Taking the ongoing war of words between two nations to the next level, Donald Trump led US administration on Friday imposed $34 billion worth of tariffs on Chinese goods. From today, the US has started imposing tariffs on as much as 25 percent on $34 billion in Chinese imports, as announced earlier. Reacting on the latest development, Beijing said it would promptly strike back with higher duties on equal amount of the US exports. Donald Trump told reporters on Thursday that he may also consider imposing additional tariffs of $500 billion on Chinese goods, if Beijing retaliates.
In March, American President Donald Trump announced import duties of 25 per cent and 10 per cent on steel and aluminium respectively. The move came under attack from the European Union. It followed up on 3 April with US under Donald Trump announcing a list of 1,300 Chinese exports which the country plans to hit with 25 percent tariffs. The imposition of tariffs was planned to punish Beijing for restricting US investment in China. The US also accused China of stealing American intellectual property. The combined tariffs were in the range of about $50 billion worth of Chinese exports.

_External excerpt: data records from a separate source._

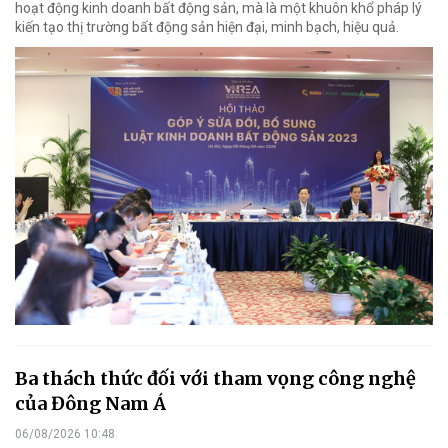
hoạt động kinh doanh bất động sản, mà là một khuôn khổ pháp lý
kiến tạo thị trường bất động sản hiện đại, minh bạch, hiệu quả.
Ba thách thức đối với tham vọng công nghệ
của Đông Nam Á
06/08/2026 10:48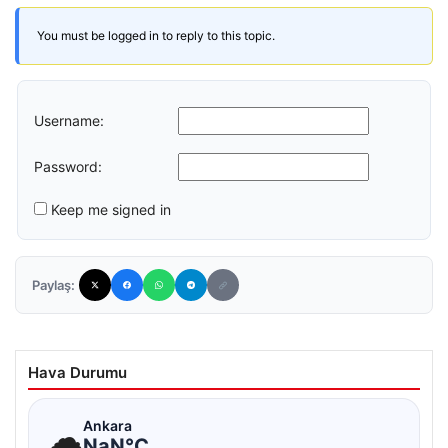
You must be logged in to reply to this topic.
Username:
Password:
Keep me signed in
Paylaş:
Hava Durumu
☁
Ankara
NaN°C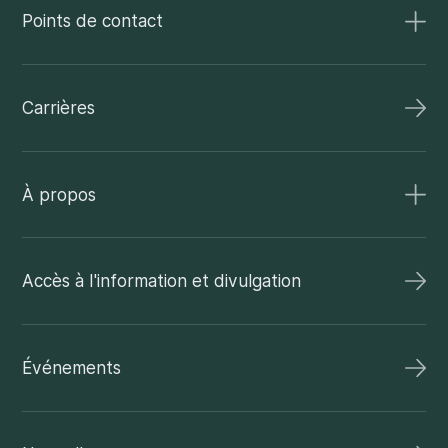
Points de contact
Carrières
À propos
Accès à l'information et divulgation
Événements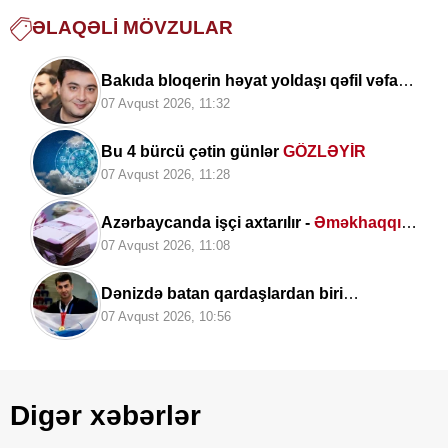
ƏLAQƏLI MÖVZULAR
Bakıda bloqerin həyat yoldaşı qəfil vəfat
etdi -
FOTO
07 Avqust 2026, 11:32
Bu 4 bürcü çətin günlər
GÖZLƏYİR
07 Avqust 2026, 11:28
Azərbaycanda işçi axtarılır -
Əməkhaqqı
10 min manatdır
07 Avqust 2026, 11:08
Dənizdə batan qardaşlardan biri
Azərbaycan
çempionu imiş
07 Avqust 2026, 10:56
Digər xəbərlər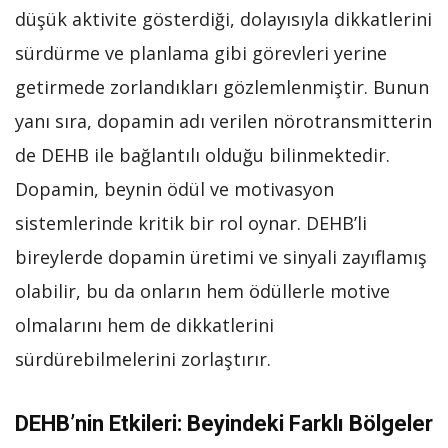
düşük aktivite gösterdiği, dolayısıyla dikkatlerini
sürdürme ve planlama gibi görevleri yerine
getirmede zorlandıkları gözlemlenmiştir. Bunun
yanı sıra, dopamin adı verilen nörotransmitterin
de DEHB ile bağlantılı olduğu bilinmektedir.
Dopamin, beynin ödül ve motivasyon
sistemlerinde kritik bir rol oynar. DEHB’li
bireylerde dopamin üretimi ve sinyali zayıflamış
olabilir, bu da onların hem ödüllerle motive
olmalarını hem de dikkatlerini
sürdürebilmelerini zorlaştırır.
DEHB’nin Etkileri: Beyindeki Farklı Bölgeler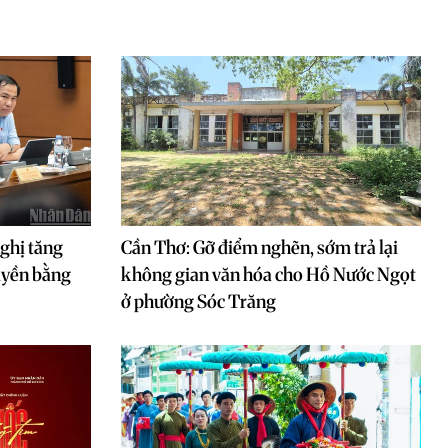
nghị tăng
Cần Thơ: Gỡ điểm nghẽn, sớm trả lại
quyền bằng
không gian văn hóa cho Hồ Nước Ngọt
ở phường Sóc Trăng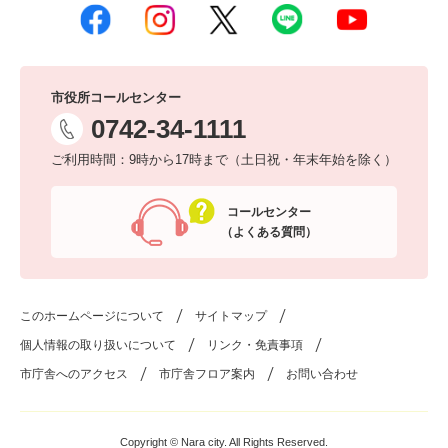
市役所コールセンター
0742-34-1111
ご利用時間：9時から17時まで（土日祝・年末年始を除く）
コールセンター
（よくある質問）
このホームページについて
サイトマップ
個人情報の取り扱いについて
リンク・免責事項
市庁舎へのアクセス
市庁舎フロア案内
お問い合わせ
Copyright © Nara city. All Rights Reserved.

The other day, China reacted listing down its plans to counter the US decision by hitting the American exports with 25 percent tariffs. The proposed package targeted over 100 US-made products, including cars, airplanes, and soybeans, the top US agricultural export to China, covering $50 billion worth of US exports.
Soon Trump retaliated by directing his administration to identify tariffs on an additional $100 billion worth of goods, triggering a potential trade war.
Impact on India
Several countries, including India, have warned the US at the WTO on Tuesday not to impose unilateral trade measures.
“Levy hitting China’s import, could dent exports, a space that India could potentially fill to meet the demands from other countries. But in the long term, a full-fledged trade war is bad news,” Anil Sasi wrote in The Indian Express.
“We are pretty bearish (on the rupee) at this moment, given all the circumstances combined. Not only high oil prices but also the trade war that has been taking off,” Hugo Erken, senior economist at Rabobank had told Reuters earlier. “So, although India has a large internal market, and I still think the Indian recovery will last, the external pressure is really building at the moment. This is not good for the Indian currency,” he added.
“India is obviously one of those countries with higher exposure to commodities, especially oil imports, dragging the current account to a deeper stretch going forward and this is basically negative for INR,” Reuters reported citing Prakash Sakpal, economist at ING on trade war.